Emmanuelle : primauté du droit d’informer sur le droit d’auteur

« La condamnation de la SAS Marie Claire Album au paiement de dommages et intérêts pour réparer le préjudice subi par M. X ne se réclamerait d’aucune nécessité, ne répondrait pas à un besoin social impérieux de protection du droit d’auteur, constituerait une atteinte disproportionnée à sa liberté d’expression et serait, partant, contraire à l’article 10 de la CESDH ». Dans son jugement du 31 mars 2022, le tribunal judiciaire de Nanterre a ainsi rejeté les demandes de l’auteur de la photographie montrant Sylvia Kristel dans un fauteuil en rotin et qui avait servie à la promotion du film Emmanuelle, réalisé par Just Jaeckin.
Le photographe reprochait au site Staragora.com d’avoir reproduit et diffusé cette photo sans son autorisation ni mention de son nom, à l’occasion du décès de Sylvia Kristel en 2012. Si la matérialité de la contrefaçon n’a pas été contestée, le débat s’est porté sur l’exercice de la liberté d’expression de l’éditeur et de l’atteinte éventuelle disproportionnée que lui causerait une condamnation pour contrefaçon.
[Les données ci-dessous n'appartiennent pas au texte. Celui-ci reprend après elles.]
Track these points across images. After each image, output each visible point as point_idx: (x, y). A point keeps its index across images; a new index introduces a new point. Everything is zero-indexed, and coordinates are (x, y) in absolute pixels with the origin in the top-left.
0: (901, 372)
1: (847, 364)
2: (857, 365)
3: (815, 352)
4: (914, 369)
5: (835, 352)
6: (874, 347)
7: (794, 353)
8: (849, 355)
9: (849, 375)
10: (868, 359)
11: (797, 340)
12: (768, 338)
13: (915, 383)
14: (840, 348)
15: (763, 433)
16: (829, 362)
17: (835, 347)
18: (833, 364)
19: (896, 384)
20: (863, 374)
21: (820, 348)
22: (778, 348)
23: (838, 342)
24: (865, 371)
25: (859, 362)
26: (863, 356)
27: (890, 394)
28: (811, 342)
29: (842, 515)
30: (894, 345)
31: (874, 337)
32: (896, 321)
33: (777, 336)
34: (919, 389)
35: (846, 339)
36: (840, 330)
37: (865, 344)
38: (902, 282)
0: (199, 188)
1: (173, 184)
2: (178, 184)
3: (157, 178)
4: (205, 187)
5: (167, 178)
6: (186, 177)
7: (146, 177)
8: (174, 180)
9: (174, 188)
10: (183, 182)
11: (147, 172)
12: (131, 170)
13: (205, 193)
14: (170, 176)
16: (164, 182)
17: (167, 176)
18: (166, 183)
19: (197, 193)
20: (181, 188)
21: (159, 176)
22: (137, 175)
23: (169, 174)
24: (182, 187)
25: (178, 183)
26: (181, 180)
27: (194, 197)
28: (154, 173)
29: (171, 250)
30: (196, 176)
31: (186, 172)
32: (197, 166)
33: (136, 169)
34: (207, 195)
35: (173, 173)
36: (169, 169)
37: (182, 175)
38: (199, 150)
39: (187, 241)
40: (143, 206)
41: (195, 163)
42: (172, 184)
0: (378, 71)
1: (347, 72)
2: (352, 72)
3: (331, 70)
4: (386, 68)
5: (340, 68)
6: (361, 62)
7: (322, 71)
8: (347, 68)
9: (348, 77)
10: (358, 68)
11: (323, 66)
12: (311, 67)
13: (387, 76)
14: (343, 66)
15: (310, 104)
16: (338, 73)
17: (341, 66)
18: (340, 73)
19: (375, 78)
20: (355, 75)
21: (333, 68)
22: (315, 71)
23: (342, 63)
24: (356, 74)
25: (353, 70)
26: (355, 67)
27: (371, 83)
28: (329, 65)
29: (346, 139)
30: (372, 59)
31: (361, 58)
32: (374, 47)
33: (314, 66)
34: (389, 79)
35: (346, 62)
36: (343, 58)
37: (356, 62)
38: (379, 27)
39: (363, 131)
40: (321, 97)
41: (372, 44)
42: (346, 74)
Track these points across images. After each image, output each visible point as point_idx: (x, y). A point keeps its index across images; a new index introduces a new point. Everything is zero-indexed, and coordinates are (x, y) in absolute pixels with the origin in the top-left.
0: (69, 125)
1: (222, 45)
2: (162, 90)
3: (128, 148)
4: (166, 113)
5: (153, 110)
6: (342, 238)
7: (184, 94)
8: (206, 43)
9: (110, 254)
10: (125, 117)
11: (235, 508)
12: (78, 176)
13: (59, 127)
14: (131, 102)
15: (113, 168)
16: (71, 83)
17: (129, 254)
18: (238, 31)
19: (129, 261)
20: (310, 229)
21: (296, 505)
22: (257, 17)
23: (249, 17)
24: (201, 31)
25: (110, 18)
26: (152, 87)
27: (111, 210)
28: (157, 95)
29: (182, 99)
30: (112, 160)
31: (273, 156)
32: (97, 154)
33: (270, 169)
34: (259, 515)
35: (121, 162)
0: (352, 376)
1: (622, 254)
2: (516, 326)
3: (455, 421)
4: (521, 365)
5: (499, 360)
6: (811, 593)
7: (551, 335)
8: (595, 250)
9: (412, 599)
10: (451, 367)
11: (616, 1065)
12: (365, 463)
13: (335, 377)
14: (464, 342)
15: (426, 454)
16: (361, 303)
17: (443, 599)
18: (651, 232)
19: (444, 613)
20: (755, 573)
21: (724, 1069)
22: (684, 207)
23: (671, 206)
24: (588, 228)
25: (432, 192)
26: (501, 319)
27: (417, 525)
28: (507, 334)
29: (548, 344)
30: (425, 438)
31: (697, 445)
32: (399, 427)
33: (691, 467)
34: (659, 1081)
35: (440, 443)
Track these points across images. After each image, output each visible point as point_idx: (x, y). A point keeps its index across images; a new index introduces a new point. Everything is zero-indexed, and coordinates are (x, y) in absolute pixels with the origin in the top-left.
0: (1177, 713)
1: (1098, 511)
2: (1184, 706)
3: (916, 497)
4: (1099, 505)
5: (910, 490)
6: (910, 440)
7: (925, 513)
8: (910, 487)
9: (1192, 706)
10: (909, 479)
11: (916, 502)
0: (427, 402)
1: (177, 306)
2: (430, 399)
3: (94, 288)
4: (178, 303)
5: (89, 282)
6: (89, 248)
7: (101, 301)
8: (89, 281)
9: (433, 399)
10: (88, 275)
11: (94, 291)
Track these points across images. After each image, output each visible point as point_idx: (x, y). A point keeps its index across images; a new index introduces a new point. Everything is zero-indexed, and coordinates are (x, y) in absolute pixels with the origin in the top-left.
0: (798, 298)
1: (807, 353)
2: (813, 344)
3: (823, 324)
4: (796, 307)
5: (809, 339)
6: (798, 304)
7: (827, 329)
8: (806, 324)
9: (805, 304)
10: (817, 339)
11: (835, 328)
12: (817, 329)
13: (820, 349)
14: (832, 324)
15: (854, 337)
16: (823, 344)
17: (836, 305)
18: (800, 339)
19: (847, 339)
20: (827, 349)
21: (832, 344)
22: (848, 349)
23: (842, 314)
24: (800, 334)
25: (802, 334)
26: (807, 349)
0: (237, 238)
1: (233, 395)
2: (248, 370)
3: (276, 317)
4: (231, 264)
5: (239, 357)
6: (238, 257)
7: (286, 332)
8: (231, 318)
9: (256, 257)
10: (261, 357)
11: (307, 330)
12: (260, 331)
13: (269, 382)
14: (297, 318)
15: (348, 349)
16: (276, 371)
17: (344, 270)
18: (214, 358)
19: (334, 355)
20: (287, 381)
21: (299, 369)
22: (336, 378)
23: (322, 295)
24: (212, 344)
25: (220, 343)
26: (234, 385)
Pour résoudre cette équation, le tribunal a procédé à un contrôle de conventionnalité des dispositions internes opposées et s’est assuré que la reconnaissance des droits du photographe ne constituerait pas une ingérence disproportionnée a but légitime reconnu par l’article 10.2 de la convention européenne des droits de l’homme.
Le tribunal commence par évoquer le fait que la page en question, sur un site désormais inexistant, a été diffusée pendant six ans mais n’a été consultée que 76 fois, et que le cliché a servi d’illustration pour un article sur le décès de la comédienne. Le tribunal en conclut que « si l’information portée à la connaissance du public par le truchement nécessaire de la reproduction de l’œuvre en débat n’est pas d’une importance majeure pour le débat public et ne mérite pas le niveau de protection accordée à l’expression et au discours politiques, l’intensité de l’atteinte au droit d’auteur de M. X est à ce point faible que la restriction à l’exercice de la liberté d’expression de la SAS Marie Claire Album qu’engendrerait une condamnation ne se justifie par aucun besoin social impérieux ». Et surabondamment, le tribunal considère que « même dans le cadre d’une mise en balance, les demandes de M. X auraient, dans ces circonstances particulières, été rejetées, rien ne justifiant concrètement que, en l’absence d’atteinte autre que de principe à un droit d’auteur à l’endroit duquel son titulaire a manifesté une certaine distance tant dans ses délais d’action que dans ses propos publics, le droit de propriété prime la liberté d’expression exercée pour traiter un évènement d’actualité ».